Egypt crash probe focuses on airport, hotel staff
SHARM EL-SHEIKH, Egypt -- CBS News correspondent Allen Pizzey says the focus of the investigation into the Russian plane crash in Egypt is now on airport staff and others who may have had access to the plane.
Egyptian security officers are reportedly even questioning hotel workers in the Red Sea resort town of Sharm el-Sheikh, paying particular attention to those involved in catering. Even in the capital city Cairo, international teams were inspecting baggage and cargo handling, and passenger screening operations at the main airport Tuesday, the Egyptian government said.
The head of Cairo's airport said caterers and security personnel were being asked questions by the teams, which came from Europe, Russia and Arab nations.
The Metrojet airliner, carrying 224 people, took off from Sharm el-Sheikh's airport but about 20 minutes into the flight something caused the Airbus A321 to break up and crash down into the Sinai Peninsula.

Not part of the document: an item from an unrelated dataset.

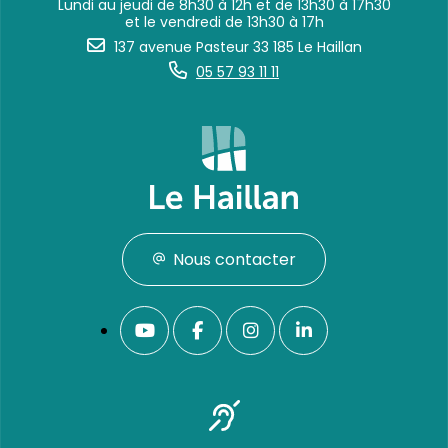
Lundi au jeudi de 8h30 à 12h et de 13h30 à 17h30
et le vendredi de 13h30 à 17h
137 avenue Pasteur 33 185 Le Haillan
05 57 93 11 11
Nous contacter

No one may be willing to say definitively that the crash was an act of terrorism rather than a mechanical failure, but the search for clues has taken on all the hallmarks of a crime investigation.
The key to figuring out what happened to the plane lies in forensic evidence, and the Russians and Egyptians have control of that.
But there is enough other evidence to have convinced U.S. and British officials to go with the bomb theory.
"Our conclusions and the decisions we have been taking are based on all the information available to us, some open source and some intelligence information," British Foreign Secretary Philip Hammond said.
Prompted in part by the hammer blow the plane crash has dealt the vital tourism industry, the Egyptians smell a conspiracy.
The front page of the state-owned Al-Gomhuria newspaper splashed the headline Tuesday: "The people defy the conspiracy -- Egypt will not cave in to pressures."
The Sinai-based ISIS affiliate that claimed credit for downing the plane has released videos purportedly showing the aftermath of Egyptian airstrikes in areas they control, to portray the government as the bad guys.
ISIS in Sinai, known as Ansar Beit al-Maqdis until it pledged allegiance to ISIS in late 2014, still operates with seeming impunity in a small but important part of the desert peninsula -- in spite of Egyptian government claims to have control.
The Sinai Peninsula "is well-known for illicit smuggling and ISIL Sinai has been able to acquire and use a range of weapons," a U.S. counterterrorism official told CBS News.